Burt eventually makes his odyssey to Los Angeles and then cross-country to Utah. He befriends and charms an assortment of characters on his journey, but remains single-minded in his purpose to race. After finally reaching Utah, Burt faces a series of unexpected obstacles. His dream of 25 years to race for the world record seems lost. Burt relies on his determination, charm and the support of new-found friends to overcome these final hurdles.


None of concern


There are no significant violent scenes in this movie. But there is one scene in which two angry drivers in Los Angeles honk at each other and then deliberately drive back and forth into each other. No-one is hurt.

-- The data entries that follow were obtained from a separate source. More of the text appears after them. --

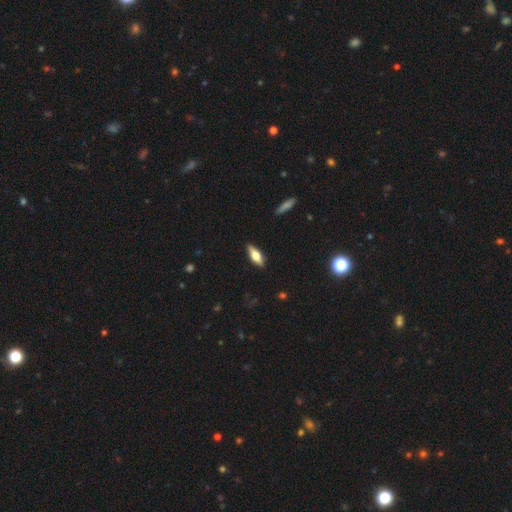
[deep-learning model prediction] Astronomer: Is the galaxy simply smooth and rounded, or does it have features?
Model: smooth — 55% (runner-up: featured or disk, 38%).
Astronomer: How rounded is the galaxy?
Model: in between — 63%.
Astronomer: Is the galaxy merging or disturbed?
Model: none — 86%.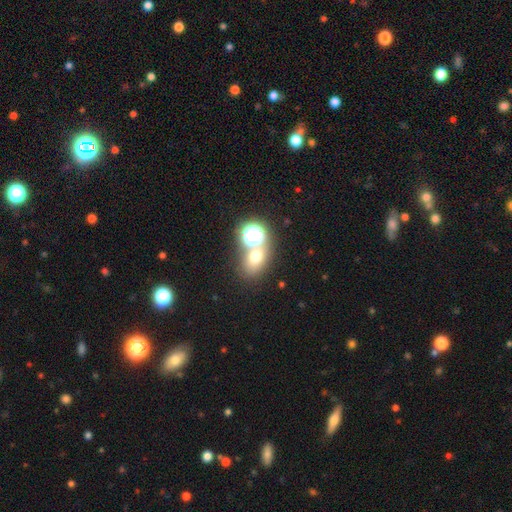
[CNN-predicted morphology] Overall: smooth (61%; star or artifact 25%). How rounded: in between (52%; round 46%). Merging: none (52%; merger 32%).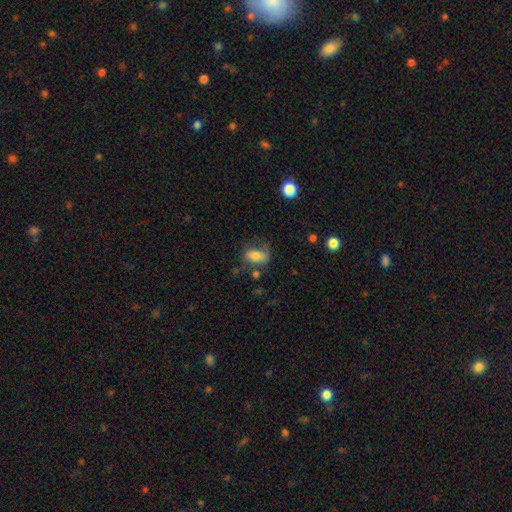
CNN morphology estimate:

Content that may disturb children

Under 8

  • Menacing bikers show up at a fundraiser for Burt. They push and shove some of the guests, laugh at Burt's motorcycle and challenge him to a race.
  • Burt is shown to be in pain during an episode of angina.
  • When he arrives in Los Angeles, Burt travels with a surly taxi driver, has money taken from him by a girl selling flowers and is approached by a prostitute. He appears vulnerable and lost during these interactions.
  • Burt is attacked (but not hurt) by a rattle snake.
  • During the final race, Burt's leg gets burnt, his goggles fly off in the wind and his bike crashes. For a few brief moments, he doesn't move.

From 8-13

Many children in this age group could also be concerned by the scenes described above.

Over 13

Children over the age of 13 will probably be OK with this movie, although the scene of the final race could concern some.

Sexual references

  • Burt's motel in Los Angeles is in a area where prostitutes live. One character is a transvestite.
  • A prostitute propositions Burt.

Alcohol, drugs and other substances

There are several scenes in which people are shown to be drinking or smoking. Burt takes a strong stand against smoking. He say many times that smoking is bad for you and that he himself never smokes or drinks.

Nudity and sexual activity

Burt is shown waking up in bed with two different women during the movie. On one occasion, the woman's bare torso is shown from the back. On the second occasion, Burt has a sore back and exclaims, 'What have you done to me!'

Product placement

Except for the Indian Twin Scout motorbike, there is no product placement in this movie.

Coarse language

This movie contains frequent mild to medium-level coarse language, particularly in the second half.

Ideas to discuss with your children

This true story of New Zealander Burt Munro is the gentle telling of a man's attempt to fulfil a dream. Its main theme is racing and fast cars. The races are shown in an exciting way. But the movie moves at a slow pace, and some children could find some parts of the storyline difficult to follow. Adults might enjoy the recreation of the late 60s in New Zealand and the US. Also, the characters Burt meets along the way are engaging.

The movie presents ideas about taking risks, and it explores the notion that age is no barrier to chasing your dreams. It also suggests that determination helps you face obstacles and put-downs. You could discuss these ideas as well as the values presented in the movie:

  • endurance through adversity
  • being yourself and standing up for your beliefs (not smoking, not drinking)
  • believing in yourself
  • accepting people for who they are.

Some of Burt's unsafe practices while racing (he lacks funds to purchase proper safety gear) could be a prompt for you to discuss road safety with your child. On a deeper issue, you could talk about how selfishness sometimes goes hand in hand with single-mindedness.